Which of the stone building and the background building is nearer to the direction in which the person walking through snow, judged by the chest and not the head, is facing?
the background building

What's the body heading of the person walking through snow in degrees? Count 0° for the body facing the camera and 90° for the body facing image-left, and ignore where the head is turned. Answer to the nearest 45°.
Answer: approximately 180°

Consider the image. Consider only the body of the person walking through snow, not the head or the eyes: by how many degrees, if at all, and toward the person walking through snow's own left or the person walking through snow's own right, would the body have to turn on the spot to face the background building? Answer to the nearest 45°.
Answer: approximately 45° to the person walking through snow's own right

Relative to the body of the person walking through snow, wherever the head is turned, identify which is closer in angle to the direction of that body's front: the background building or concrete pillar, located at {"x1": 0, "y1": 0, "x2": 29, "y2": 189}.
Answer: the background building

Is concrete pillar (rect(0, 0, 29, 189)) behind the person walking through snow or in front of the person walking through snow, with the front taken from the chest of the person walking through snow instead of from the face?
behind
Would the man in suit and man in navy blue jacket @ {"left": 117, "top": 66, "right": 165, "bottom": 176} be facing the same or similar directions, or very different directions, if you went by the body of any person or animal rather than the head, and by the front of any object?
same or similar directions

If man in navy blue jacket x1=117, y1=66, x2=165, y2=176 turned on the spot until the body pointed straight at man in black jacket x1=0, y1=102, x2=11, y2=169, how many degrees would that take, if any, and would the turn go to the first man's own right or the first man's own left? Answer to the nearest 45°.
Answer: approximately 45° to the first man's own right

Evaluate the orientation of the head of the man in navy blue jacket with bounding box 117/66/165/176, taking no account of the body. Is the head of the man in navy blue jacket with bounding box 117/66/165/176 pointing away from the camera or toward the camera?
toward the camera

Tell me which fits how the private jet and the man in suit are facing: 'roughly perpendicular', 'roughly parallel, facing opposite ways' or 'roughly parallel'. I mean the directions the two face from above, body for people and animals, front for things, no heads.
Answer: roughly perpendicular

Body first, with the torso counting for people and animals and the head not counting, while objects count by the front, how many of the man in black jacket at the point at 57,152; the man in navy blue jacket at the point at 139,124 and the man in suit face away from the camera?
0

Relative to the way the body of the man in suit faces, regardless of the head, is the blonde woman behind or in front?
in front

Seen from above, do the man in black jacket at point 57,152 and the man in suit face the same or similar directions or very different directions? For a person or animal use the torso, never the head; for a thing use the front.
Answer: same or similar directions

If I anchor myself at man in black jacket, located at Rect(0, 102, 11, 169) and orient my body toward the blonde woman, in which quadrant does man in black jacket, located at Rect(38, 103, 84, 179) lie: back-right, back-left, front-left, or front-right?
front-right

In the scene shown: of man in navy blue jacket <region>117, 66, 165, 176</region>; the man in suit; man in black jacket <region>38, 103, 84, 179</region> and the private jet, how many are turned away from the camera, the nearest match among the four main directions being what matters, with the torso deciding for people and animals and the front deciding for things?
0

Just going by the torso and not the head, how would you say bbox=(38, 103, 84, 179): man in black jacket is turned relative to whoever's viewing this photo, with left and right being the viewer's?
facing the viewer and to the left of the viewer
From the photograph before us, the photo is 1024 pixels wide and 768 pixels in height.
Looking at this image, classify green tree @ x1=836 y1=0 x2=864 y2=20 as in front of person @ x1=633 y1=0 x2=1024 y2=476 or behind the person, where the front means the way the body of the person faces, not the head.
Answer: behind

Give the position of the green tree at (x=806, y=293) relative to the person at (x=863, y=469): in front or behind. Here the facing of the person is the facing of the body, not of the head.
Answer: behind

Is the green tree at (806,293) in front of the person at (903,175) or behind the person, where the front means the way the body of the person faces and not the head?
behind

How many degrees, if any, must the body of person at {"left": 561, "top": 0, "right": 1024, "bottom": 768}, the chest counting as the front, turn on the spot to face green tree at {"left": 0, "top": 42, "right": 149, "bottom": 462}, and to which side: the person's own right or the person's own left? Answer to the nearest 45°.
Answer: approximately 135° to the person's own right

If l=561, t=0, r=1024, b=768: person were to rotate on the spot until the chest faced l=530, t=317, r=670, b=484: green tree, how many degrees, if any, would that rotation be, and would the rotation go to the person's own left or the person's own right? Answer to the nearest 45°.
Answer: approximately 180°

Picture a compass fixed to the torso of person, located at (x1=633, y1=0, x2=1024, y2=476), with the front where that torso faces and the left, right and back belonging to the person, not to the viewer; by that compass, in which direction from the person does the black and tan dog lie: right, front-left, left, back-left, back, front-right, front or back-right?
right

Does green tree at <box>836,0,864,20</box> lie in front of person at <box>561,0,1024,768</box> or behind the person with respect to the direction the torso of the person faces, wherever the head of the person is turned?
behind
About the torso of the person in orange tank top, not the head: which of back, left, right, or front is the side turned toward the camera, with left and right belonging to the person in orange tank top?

> [Goal of the exercise]: Transcribe all entries exactly as they appear above.

> [Result]:
Which of the stone building and the background building is nearer to the direction in which the person walking through snow, judged by the chest and not the head, is facing?
the background building

What's the body heading of the person walking through snow in degrees? Count 0° for the body facing the camera and 90° for the body facing image-left, and ignore where the head is turned. Answer to the nearest 45°.
Answer: approximately 180°

Consider the image. Consider only the body of the person walking through snow, not the head or the eyes: by how many degrees, if at all, and toward the person walking through snow's own left or the person walking through snow's own right, would the body have to turn on the spot to face the background building? Answer to the nearest 45°.
Answer: approximately 45° to the person walking through snow's own right

Relative to the body of the person walking through snow, wherever the head is turned, identify which is closer in angle to the direction of that body's front: the background building or concrete pillar, located at {"x1": 0, "y1": 0, "x2": 29, "y2": 189}.
Answer: the background building

Is concrete pillar (rect(0, 0, 29, 189)) behind the person walking through snow or in front of the person walking through snow, with the front taken from the chest of the person walking through snow instead of from the face?
behind
Would the man in suit and man in navy blue jacket @ {"left": 117, "top": 66, "right": 165, "bottom": 176} be facing the same or similar directions, or very different directions, if you went by the body of any person or animal rather than the head, and by the front of any object?
same or similar directions

If man in navy blue jacket x1=117, y1=66, x2=165, y2=176 turned on the spot until the body pointed straight at man in black jacket x1=0, y1=102, x2=11, y2=169, how many degrees would that take, if any, and would the turn go to the first man's own right or the first man's own left? Answer to the nearest 45°.
Answer: approximately 45° to the first man's own right

Evaluate the orientation of the head of the man in navy blue jacket with bounding box 117/66/165/176, taking no account of the body. Is the head of the man in navy blue jacket with bounding box 117/66/165/176 pointing away from the camera or toward the camera?
toward the camera

Tell me which fits how the private jet and the man in suit are facing: 'roughly perpendicular', 'roughly parallel, facing opposite ways' or 'roughly parallel'. I mean the directions the two face from above, body for people and animals, front for things, no heads.
Answer: roughly perpendicular

Body first, with the torso counting for people and animals and the head not counting, while objects count by the front, how many of the man in black jacket at the point at 57,152; the man in navy blue jacket at the point at 139,124 and the man in suit face away from the camera?
0

Relative to the way the body of the man in suit faces, regardless of the head, is the blonde woman behind or in front?
in front

Seen from above, do the man in black jacket at point 57,152 and the man in suit face the same or similar directions or very different directions? For a person or animal use the torso, never the head; for a thing use the front.
Answer: same or similar directions

If I anchor myself at man in black jacket, located at Rect(0, 102, 11, 169) and orient my body toward the blonde woman, in which quadrant does man in black jacket, located at Rect(38, 103, 84, 179) lie: back-right, back-left, front-left, or front-right?
front-right

In the scene shown: of man in navy blue jacket <region>117, 66, 165, 176</region>; the man in suit; man in black jacket <region>38, 103, 84, 179</region> and the private jet, how many are turned away from the camera, the nearest match among the four main directions being what matters, with the torso deciding for people and animals and the front deciding for things?
0

Just going by the torso and not the head, how would you say bbox=(38, 103, 84, 179): man in black jacket is turned relative to whoever's viewing this photo, with left and right being the viewer's?
facing the viewer and to the left of the viewer
From the photograph before us, the photo is 1024 pixels wide and 768 pixels in height.
Looking at this image, classify green tree @ x1=836 y1=0 x2=864 y2=20 as in front of person @ x1=633 y1=0 x2=1024 y2=476 or behind the person, where the front means the way the body of the person faces, not the head.
Answer: behind

Give the position of the green tree at (x=806, y=293) relative to the person at (x=863, y=469): in front or behind. Here the facing of the person is the facing of the body, not of the head.
Answer: behind

Is the green tree at (806,293) in front of the person at (903,175) or behind the person, where the front means the way the body of the person faces and not the head?
behind

How many degrees, if any, must the body of person at {"left": 561, "top": 0, "right": 1024, "bottom": 768}, the chest counting as the front, turn on the spot to face green tree at {"left": 0, "top": 42, "right": 149, "bottom": 462}, and to which side: the person's own right or the person's own left? Answer to the nearest 45°.
Answer: approximately 135° to the person's own right

If l=561, t=0, r=1024, b=768: person were to rotate on the spot until the chest faced l=530, t=317, r=670, b=484: green tree, how many degrees, if any, would that rotation be, and would the rotation go to the person's own left or the person's own right? Answer to the nearest 45°.
Answer: approximately 180°

Picture a compass fixed to the torso of person, located at (x1=633, y1=0, x2=1024, y2=476), with the front where that torso faces and the left, right and back belonging to the person, not to the viewer; by that compass, in which direction from the person does the black and tan dog lie: right, front-left, left, back-left, back, front-right, front or back-right?
right

Does green tree at <box>836,0,864,20</box> lie in front of person at <box>561,0,1024,768</box> or behind the person with respect to the direction the torso of the person faces, wherever the head of the person is turned?
behind
About the torso of the person in orange tank top, not the head: which of back, left, right, or front is the side turned toward the camera, with left and right belonging to the person in orange tank top?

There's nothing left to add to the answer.